■ **HOW TO COMPLETE THIS TASK**
Even if a line seems odd, print it as it is, and include every record.

[Records from a collection]
------------------------------------------------------------------------

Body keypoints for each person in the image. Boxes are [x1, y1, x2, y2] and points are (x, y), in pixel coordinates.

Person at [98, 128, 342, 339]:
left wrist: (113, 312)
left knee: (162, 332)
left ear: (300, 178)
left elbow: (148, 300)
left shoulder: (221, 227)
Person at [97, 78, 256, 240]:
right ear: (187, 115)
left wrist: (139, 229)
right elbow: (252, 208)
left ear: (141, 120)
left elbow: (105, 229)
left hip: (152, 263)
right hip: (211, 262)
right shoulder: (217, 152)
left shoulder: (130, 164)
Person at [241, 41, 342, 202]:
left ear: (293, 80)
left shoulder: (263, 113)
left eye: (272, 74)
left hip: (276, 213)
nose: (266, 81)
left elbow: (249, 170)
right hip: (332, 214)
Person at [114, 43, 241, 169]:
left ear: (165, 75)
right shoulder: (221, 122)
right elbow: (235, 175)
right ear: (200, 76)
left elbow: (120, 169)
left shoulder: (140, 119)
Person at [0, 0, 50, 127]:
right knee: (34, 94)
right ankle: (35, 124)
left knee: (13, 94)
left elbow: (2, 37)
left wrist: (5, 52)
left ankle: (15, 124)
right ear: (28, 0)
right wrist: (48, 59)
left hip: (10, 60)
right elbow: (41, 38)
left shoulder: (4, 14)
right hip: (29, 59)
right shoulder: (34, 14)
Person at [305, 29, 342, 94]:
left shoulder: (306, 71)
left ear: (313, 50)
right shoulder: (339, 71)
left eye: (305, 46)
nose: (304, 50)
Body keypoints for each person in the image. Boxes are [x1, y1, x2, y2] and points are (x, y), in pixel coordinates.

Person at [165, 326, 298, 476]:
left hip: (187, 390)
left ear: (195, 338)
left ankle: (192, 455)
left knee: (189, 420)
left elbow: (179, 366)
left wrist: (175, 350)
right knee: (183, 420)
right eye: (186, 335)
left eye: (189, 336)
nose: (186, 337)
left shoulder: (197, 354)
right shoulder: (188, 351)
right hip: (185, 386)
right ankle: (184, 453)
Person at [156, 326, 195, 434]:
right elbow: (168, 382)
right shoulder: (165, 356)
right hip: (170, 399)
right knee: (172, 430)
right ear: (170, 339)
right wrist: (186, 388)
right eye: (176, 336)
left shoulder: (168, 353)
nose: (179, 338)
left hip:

------------------------------------------------------------------------

■ **SOLUTION**
Body keypoints for each person in the image. Boxes are [x1, y1, x2, y2] and points are (x, y), in pixel coordinates.

Person at [98, 128, 342, 339]:
left wrist: (113, 312)
left knee: (162, 332)
left ear: (300, 178)
left elbow: (148, 300)
left shoulder: (221, 227)
Person at [97, 78, 256, 240]:
right ear: (187, 115)
left wrist: (139, 229)
right elbow: (252, 208)
left ear: (141, 120)
left elbow: (105, 229)
left hip: (152, 263)
right hip: (211, 262)
right shoulder: (217, 152)
left shoulder: (130, 164)
Person at [241, 41, 342, 202]:
left ear: (293, 80)
left shoulder: (263, 113)
left eye: (272, 74)
left hip: (276, 213)
nose: (266, 81)
left elbow: (249, 170)
right hip: (332, 214)
Person at [114, 43, 241, 169]:
left ear: (165, 75)
right shoulder: (221, 122)
right elbow: (235, 175)
right ear: (200, 76)
left elbow: (120, 169)
left shoulder: (140, 119)
Person at [0, 0, 50, 127]:
right knee: (34, 94)
right ankle: (35, 124)
left knee: (13, 94)
left elbow: (2, 37)
left wrist: (5, 52)
left ankle: (15, 124)
right ear: (28, 0)
right wrist: (48, 59)
left hip: (10, 60)
right elbow: (41, 38)
left shoulder: (4, 14)
right hip: (29, 59)
right shoulder: (34, 14)
Person at [305, 29, 342, 94]:
left shoulder: (306, 71)
left ear: (313, 50)
right shoulder: (339, 71)
left eye: (305, 46)
nose: (304, 50)
Body keypoints for each person in the image. Boxes are [x1, y1, x2, y2] and points are (x, y), in pixel coordinates.

Person at [165, 326, 298, 476]:
left hip: (187, 390)
left ear: (195, 338)
left ankle: (192, 455)
left knee: (189, 420)
left elbow: (179, 366)
left wrist: (175, 350)
right knee: (183, 420)
right eye: (186, 335)
left eye: (189, 336)
nose: (186, 337)
left shoulder: (197, 354)
right shoulder: (188, 351)
right hip: (185, 386)
right ankle: (184, 453)
Person at [156, 326, 195, 434]:
right elbow: (168, 382)
right shoulder: (165, 356)
right hip: (170, 399)
right knee: (172, 430)
right ear: (170, 339)
right wrist: (186, 388)
right eye: (176, 336)
left shoulder: (168, 353)
nose: (179, 338)
left hip:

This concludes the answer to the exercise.